Esta é a luz da fé, que nos garante não nos desviarmos da Verdade. O Concílio Vaticano II afirmou que o Povo de Deus, guiado pelo sentido da fé, nunca se desviará da verdade, de tal modo que esse “sensus fidei” se torna critério e referência na explicitação da Verdade vivida e acreditada pela Igreja[6]. Ora na Eucaristia só a luz da fé nos conduz à verdade que é vivida e experimentada na densidade do amor. Na Eucaristia, a glória de Cristo, que se manifestou na luminosidade da transfiguração e da ressurreição, “está velada”. O sacramento eucarístico é o “mistério da fé” por excelência. E, todavia, precisamente através deste sacramento da sua total ocultação, Cristo torna-se mistério de luz, mediante o qual o fiel é introduzido na profundeza da vida divina”[7]. A Eucaristia, sacramento do amor, revela-nos a dimensão mística da verdade cristã. A verdade é recebida e acolhida como revelação de Deus, que é sempre uma expressão do seu amor infinito.

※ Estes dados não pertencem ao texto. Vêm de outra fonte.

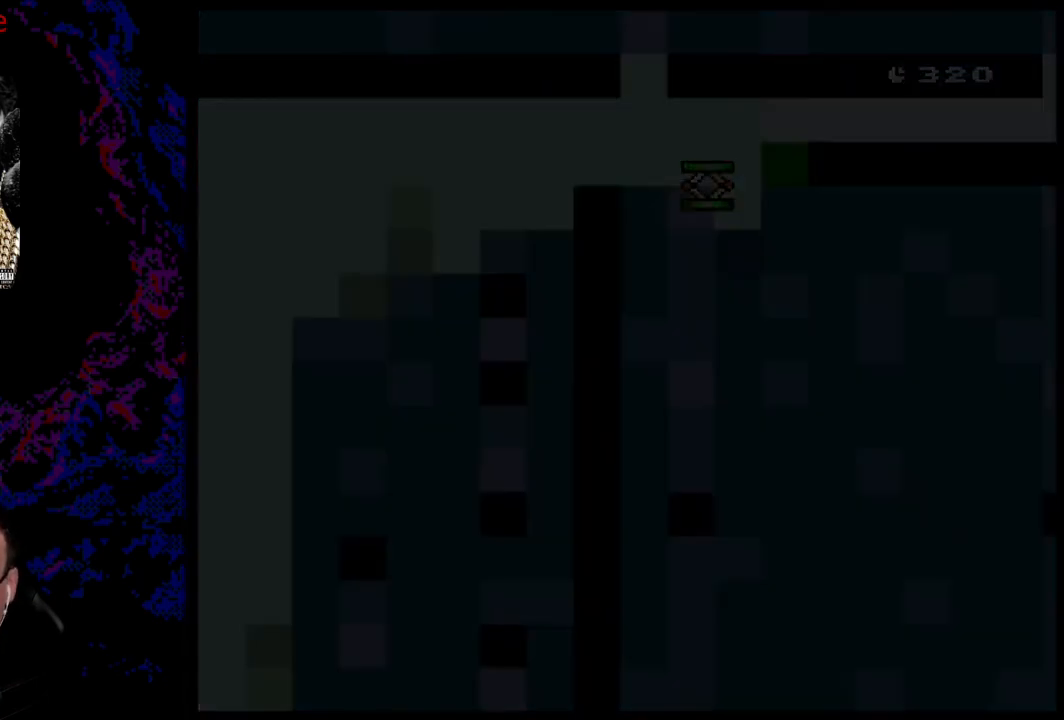
{"buttons": [], "events": []}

Quando digo que a Eucaristia é momento de revelação, não quero sugerir que Deus pode revelar coisas novas. A sua revelação está completa no dom do seu Filho Jesus Cristo, Palavra eterna de Deus. Mas essa plenitude da revelação de Deus, em Jesus Cristo, pode ser acolhida, por nós, na Eucaristia, como surpresa amorosa de Deus. Se a Eucaristia é a actualização da Páscoa, que se torna presente em cada celebração, porque não o há-de ser da revelação de Deus? Aí podemos mergulhar, sempre de novo, no insondável abismo do coração de Deus.
A Eucaristia, enquanto momento de revelação da verdade e do amor, começa na maneira como acolhemos, em cada celebração, a Palavra de Deus. Nesse contexto, a proclamação da Palavra tem uma especial densidade de amor pessoal de Jesus Cristo. “É o próprio Cristo que fala quando na Igreja se lê a Sagrada Escritura”[8]. E isto é possível, porque a assembleia eucarística é congregada pela fé e pelo amor a Jesus Cristo. O Senhor que procuramos, para com Ele celebrar a Páscoa, abre-nos o seu coração e revela-nos a Palavra do Reino e dos caminhos da vida.

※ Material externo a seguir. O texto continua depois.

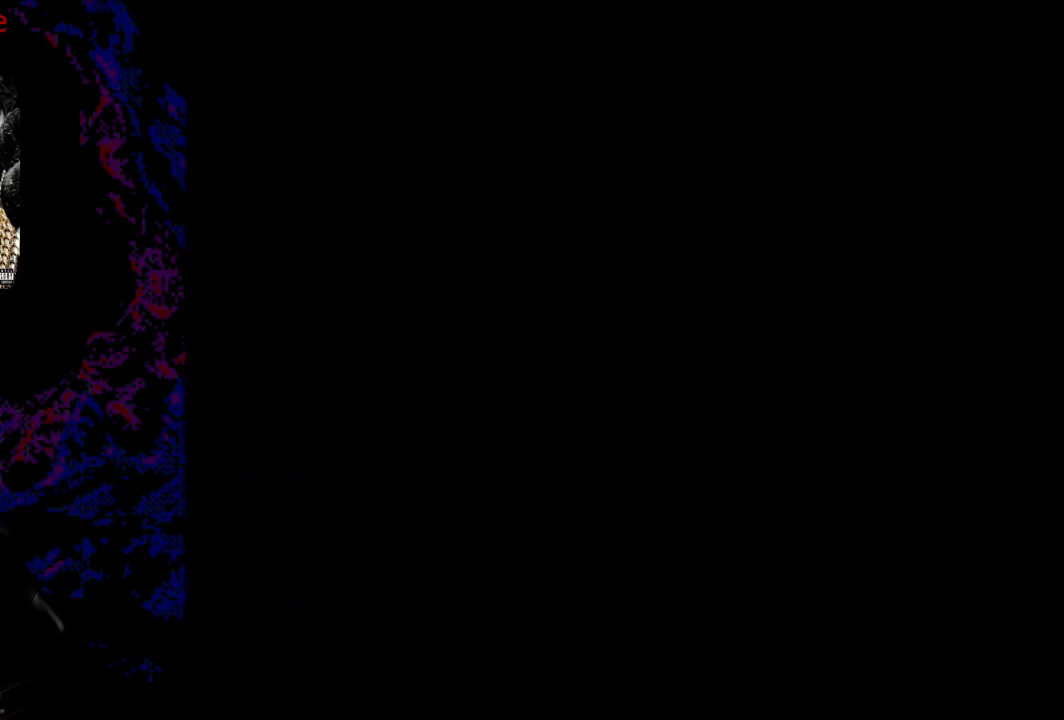
{"buttons": [], "events": []}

Esta dimensão mística da verdade, graça própria da Eucaristia, não é alheia a todos os outros caminhos de recepção e proclamação da verdade revelada. Ela ajudará os catequistas, os pregadores, os teólogos, a nunca isolarem a verdade do amor e a não caírem em visões abstractas da verdade, que podem ser acolhidas como doutrina, mas não desencadeiam as exigências da caridade. Toda a luz de Cristo que, na Eucaristia, ilumina o nosso coração, vem carregada de sugestões para a prática da caridade, tanto como adoração de Deus, como amor dos irmãos. Só a verdade de Deus, que resplandece no rosto eucarístico de Cristo, nos impede de confundir a caridade com as expressões naturais do amor, tantas vezes desfiguradas pelo pecado; só o amor exigirá de nós que não façamos da verdade revelada uma afirmação fria de princípios, mas a luz que nos revela os caminhos da caridade e nos conduz ao amor.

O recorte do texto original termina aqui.